--- START ---
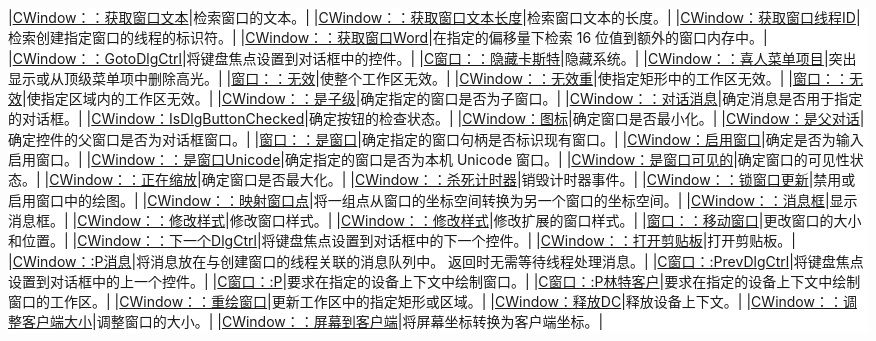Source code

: |[CWindow：：获取窗口文本](#getwindowtext)|检索窗口的文本。|
|[CWindow：：获取窗口文本长度](#getwindowtextlength)|检索窗口文本的长度。|
|[CWindow：获取窗口线程ID](#getwindowthreadid)|检索创建指定窗口的线程的标识符。|
|[CWindow：：获取窗口Word](#getwindowword)|在指定的偏移量下检索 16 位值到额外的窗口内存中。|
|[CWindow：：GotoDlgCtrl](#gotodlgctrl)|将键盘焦点设置到对话框中的控件。|
|[C窗口：：隐藏卡斯特](#hidecaret)|隐藏系统。|
|[CWindow：：喜人菜单项目](#hilitemenuitem)|突出显示或从顶级菜单项中删除高光。|
|[窗口：：无效](#invalidate)|使整个工作区无效。|
|[CWindow：：无效重](#invalidaterect)|使指定矩形中的工作区无效。|
|[窗口：：无效](#invalidatergn)|使指定区域内的工作区无效。|
|[CWindow：：是子级](#ischild)|确定指定的窗口是否为子窗口。|
|[CWindow：：对话消息](#isdialogmessage)|确定消息是否用于指定的对话框。|
|[CWindow：IsDlgButtonChecked](#isdlgbuttonchecked)|确定按钮的检查状态。|
|[CWindow：图标](#isiconic)|确定窗口是否最小化。|
|[CWindow：是父对话](#isparentdialog)|确定控件的父窗口是否为对话框窗口。|
|[窗口：：是窗口](#iswindow)|确定指定的窗口句柄是否标识现有窗口。|
|[CWindow：启用窗口](#iswindowenabled)|确定是否为输入启用窗口。|
|[CWindow：：是窗口Unicode](#iswindowunicode)|确定指定的窗口是否为本机 Unicode 窗口。|
|[CWindow：是窗口可见的](#iswindowvisible)|确定窗口的可见性状态。|
|[CWindow：：正在缩放](#iszoomed)|确定窗口是否最大化。|
|[CWindow：：杀死计时器](#killtimer)|销毁计时器事件。|
|[CWindow：：锁窗口更新](#lockwindowupdate)|禁用或启用窗口中的绘图。|
|[CWindow：：映射窗口点](#mapwindowpoints)|将一组点从窗口的坐标空间转换为另一个窗口的坐标空间。|
|[CWindow：：消息框](#messagebox)|显示消息框。|
|[CWindow：：修改样式](#modifystyle)|修改窗口样式。|
|[CWindow：：修改样式](#modifystyleex)|修改扩展的窗口样式。|
|[窗口：：移动窗口](#movewindow)|更改窗口的大小和位置。|
|[CWindow：：下一个DlgCtrl](#nextdlgctrl)|将键盘焦点设置到对话框中的下一个控件。|
|[CWindow：：打开剪贴板](#openclipboard)|打开剪贴板。|
|[CWindow：:P消息](#postmessage)|将消息放在与创建窗口的线程关联的消息队列中。 返回时无需等待线程处理消息。|
|[C窗口：:PrevDlgCtrl](#prevdlgctrl)|将键盘焦点设置到对话框中的上一个控件。|
|[C窗口：:P](#print)|要求在指定的设备上下文中绘制窗口。|
|[C窗口：:P林特客户](#printclient)|要求在指定的设备上下文中绘制窗口的工作区。|
|[CWindow：：重绘窗口](#redrawwindow)|更新工作区中的指定矩形或区域。|
|[CWindow：释放DC](#releasedc)|释放设备上下文。|
|[CWindow：：调整客户端大小](#resizeclient)|调整窗口的大小。|
|[CWindow：：屏幕到客户端](#screentoclient)|将屏幕坐标转换为客户端坐标。|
--- END ---
▶ [EXERCISE]: Leave the images out and give the rest of the data again exactly.

▶ [TASK RESPONSE]:
Source code

: |[CWindow：：获取窗口文本](#getwindowtext)|检索窗口的文本。|
|[CWindow：：获取窗口文本长度](#getwindowtextlength)|检索窗口文本的长度。|
|[CWindow：获取窗口线程ID](#getwindowthreadid)|检索创建指定窗口的线程的标识符。|
|[CWindow：：获取窗口Word](#getwindowword)|在指定的偏移量下检索 16 位值到额外的窗口内存中。|
|[CWindow：：GotoDlgCtrl](#gotodlgctrl)|将键盘焦点设置到对话框中的控件。|
|[C窗口：：隐藏卡斯特](#hidecaret)|隐藏系统。|
|[CWindow：：喜人菜单项目](#hilitemenuitem)|突出显示或从顶级菜单项中删除高光。|
|[窗口：：无效](#invalidate)|使整个工作区无效。|
|[CWindow：：无效重](#invalidaterect)|使指定矩形中的工作区无效。|
|[窗口：：无效](#invalidatergn)|使指定区域内的工作区无效。|
|[CWindow：：是子级](#ischild)|确定指定的窗口是否为子窗口。|
|[CWindow：：对话消息](#isdialogmessage)|确定消息是否用于指定的对话框。|
|[CWindow：IsDlgButtonChecked](#isdlgbuttonchecked)|确定按钮的检查状态。|
|[CWindow：图标](#isiconic)|确定窗口是否最小化。|
|[CWindow：是父对话](#isparentdialog)|确定控件的父窗口是否为对话框窗口。|
|[窗口：：是窗口](#iswindow)|确定指定的窗口句柄是否标识现有窗口。|
|[CWindow：启用窗口](#iswindowenabled)|确定是否为输入启用窗口。|
|[CWindow：：是窗口Unicode](#iswindowunicode)|确定指定的窗口是否为本机 Unicode 窗口。|
|[CWindow：是窗口可见的](#iswindowvisible)|确定窗口的可见性状态。|
|[CWindow：：正在缩放](#iszoomed)|确定窗口是否最大化。|
|[CWindow：：杀死计时器](#killtimer)|销毁计时器事件。|
|[CWindow：：锁窗口更新](#lockwindowupdate)|禁用或启用窗口中的绘图。|
|[CWindow：：映射窗口点](#mapwindowpoints)|将一组点从窗口的坐标空间转换为另一个窗口的坐标空间。|
|[CWindow：：消息框](#messagebox)|显示消息框。|
|[CWindow：：修改样式](#modifystyle)|修改窗口样式。|
|[CWindow：：修改样式](#modifystyleex)|修改扩展的窗口样式。|
|[窗口：：移动窗口](#movewindow)|更改窗口的大小和位置。|
|[CWindow：：下一个DlgCtrl](#nextdlgctrl)|将键盘焦点设置到对话框中的下一个控件。|
|[CWindow：：打开剪贴板](#openclipboard)|打开剪贴板。|
|[CWindow：:P消息](#postmessage)|将消息放在与创建窗口的线程关联的消息队列中。 返回时无需等待线程处理消息。|
|[C窗口：:PrevDlgCtrl](#prevdlgctrl)|将键盘焦点设置到对话框中的上一个控件。|
|[C窗口：:P](#print)|要求在指定的设备上下文中绘制窗口。|
|[C窗口：:P林特客户](#printclient)|要求在指定的设备上下文中绘制窗口的工作区。|
|[CWindow：：重绘窗口](#redrawwindow)|更新工作区中的指定矩形或区域。|
|[CWindow：释放DC](#releasedc)|释放设备上下文。|
|[CWindow：：调整客户端大小](#resizeclient)|调整窗口的大小。|
|[CWindow：：屏幕到客户端](#screentoclient)|将屏幕坐标转换为客户端坐标。|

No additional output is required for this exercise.